As for large-cap stocks, some streaming platform stocks are worth watching. A common feature among them is their stable active user base, low sensitivity to economic fluctuations, and strong operating cash flows. For example, $Netflix(NFLX.US)$ or $Spotify Technology(SPOT.US)$ can serve as examples. Investors may watch whether these stocks experience technical breakouts in the short term.
S&P 500 Index or Nasdaq 100 Index


Although the Federal Reserve has maintained a relatively hawkish stance on monetary policy, combined with the "Fed Put" perspective following the press conference after the interest rate meeting, the current outlook for U.S. stocks is cautiously optimistic. The slowdown in upward momentum is likely due to high valuations, but the overall uptrend and trajectory should remain intact. Additionally, both indices have issued bullish "golden cross" signals earlier. As long as no death crosses occur in the short term, there is justification to continue favoring an upward trend.
ETFs tracking these major indices are also a good choice for conservative investors, such as those tracking the S&P 500 Index $SPDR S&P 500 ETF(SPY.US)$ or $Vanguard S&P 500 ETF(VOO.US)$ and those tracking $NASDAQ 100 Index(.NDX.US)$ 's $Invesco QQQ Trust(QQQ.US)$ . Although the upward momentum will likely slow, considering that implied volatility remains at relatively low levels, investors can incorporate commonly used options strategies. For instance, using a covered call strategy with the aforementioned ETF investments—buying 100 shares and selling one call option—can generate additional income through premiums to enhance returns.
Furthermore, certain options strategies can be employed to generate income. To avoid the significant risks and high margin costs associated with selling options to collect premiums, investors may consider using Vertical Spread strategies.
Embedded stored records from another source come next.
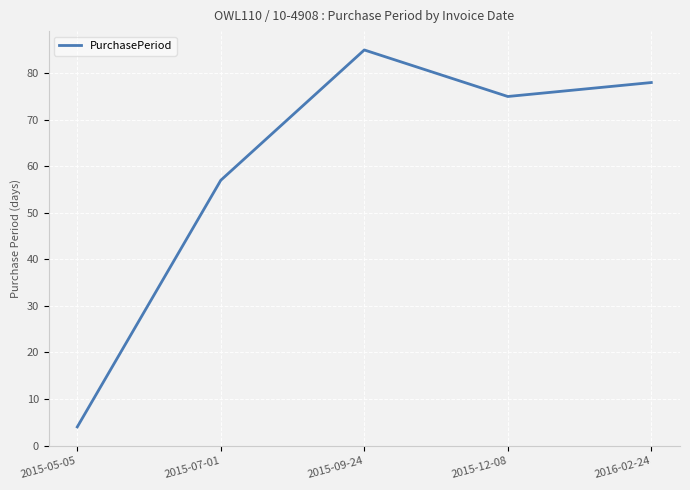

At which label does the data first exceed 75?

2015-09-24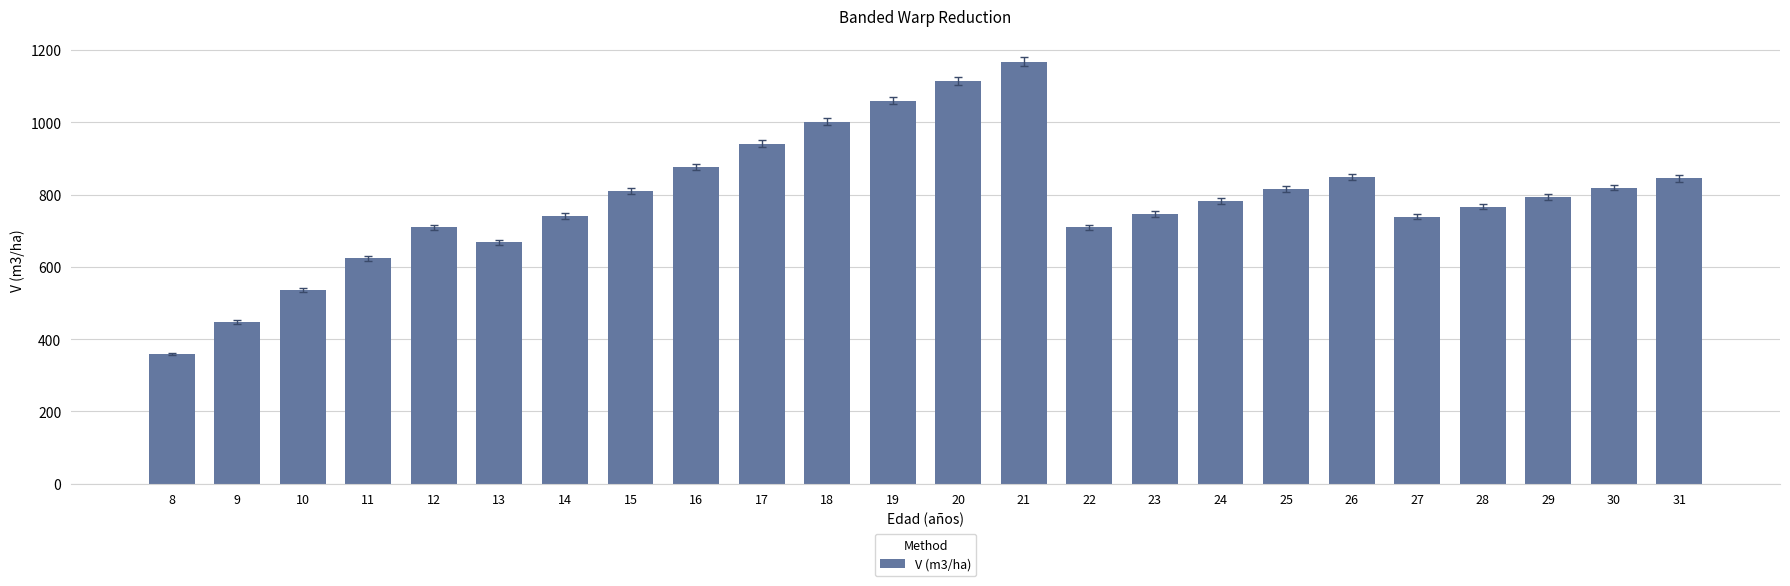

What is the minimum value shown in the chart?

359.3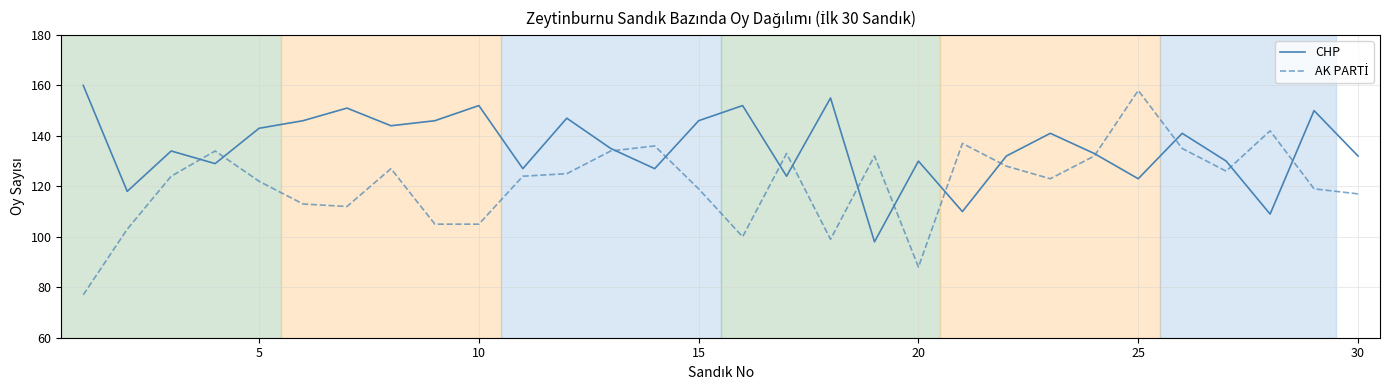

Which series has the largest total across all categories?

CHP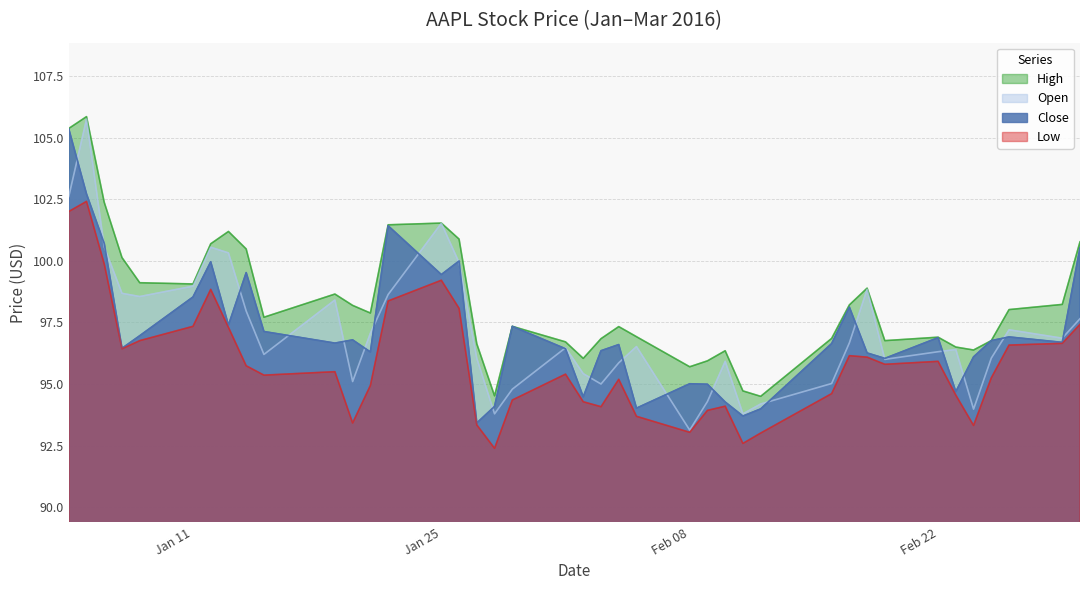

Reading left to right, list all the values displayed in this chart.

close: 105.3	102.7	100.7	96.4	97.0	98.5	100.0	97.4	99.5	97.1	96.7	96.8	96.3	101.4	99.4	100.0	93.4	94.1	97.3	96.4	94.5	96.3	96.6	94.0	95.0	95.0	94.3	93.7	94.0	96.6	98.1	96.3	96.0	96.9	94.7	96.1	96.8	96.9	96.7	100.5
open: 102.6	105.8	100.6	98.7	98.6	99.0	100.6	100.3	98.0	96.2	98.4	95.1	97.1	98.6	101.5	99.9	96.0	93.8	94.8	96.5	95.4	95.0	95.9	96.5	93.1	94.3	95.9	93.8	94.2	95.0	96.7	98.8	96.0	96.3	96.4	94.0	96.1	97.2	96.9	97.7
high: 105.4	105.8	102.4	100.1	99.1	99.1	100.7	101.2	100.5	97.7	98.7	98.2	97.9	101.5	101.5	100.9	96.6	94.5	97.3	96.7	96.0	96.8	97.3	96.9	95.7	95.9	96.3	94.7	94.5	96.8	98.2	98.9	96.8	96.9	96.5	96.4	96.8	98.0	98.2	100.8
low: 102.0	102.4	99.9	96.4	96.8	97.3	98.8	97.3	95.7	95.4	95.5	93.4	94.9	98.4	99.2	98.1	93.3	92.4	94.3	95.4	94.3	94.1	95.2	93.7	93.0	93.9	94.1	92.6	93.0	94.6	96.2	96.1	95.8	95.9	94.6	93.3	95.2	96.6	96.7	97.4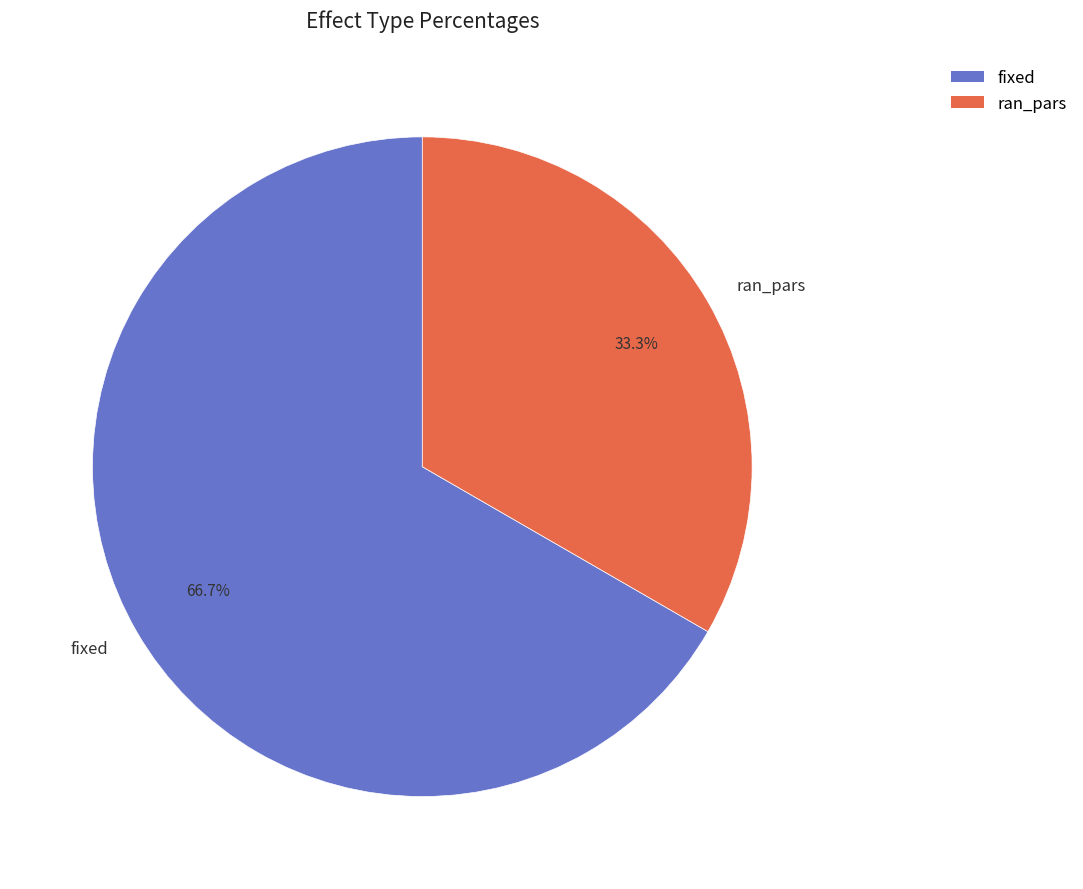

To the nearest percent, what is the average slice percentage?

50%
These involve selling spreads across different strike prices to generate income while mitigating potential substantial losses if the market moves against their position.
The Vertical Spread strategy involves simultaneously buying and selling options with the same expiration date but different strike prices, whether calls or puts. Investors must first determine the direction of the asset price movement before making a decision.
Bull Put Spread is a strategy used when the outlook is positive. By trading put options (Put), investors sell puts with higher strike prices and buy puts with lower strike prices, profiting from the difference between the two.
A strategy for bearish outlooks: Bear Call Spread. This involves trading call options by selling a call option with a higher strike price and buying a call option with a lower strike price, thereby capturing the difference in premiums.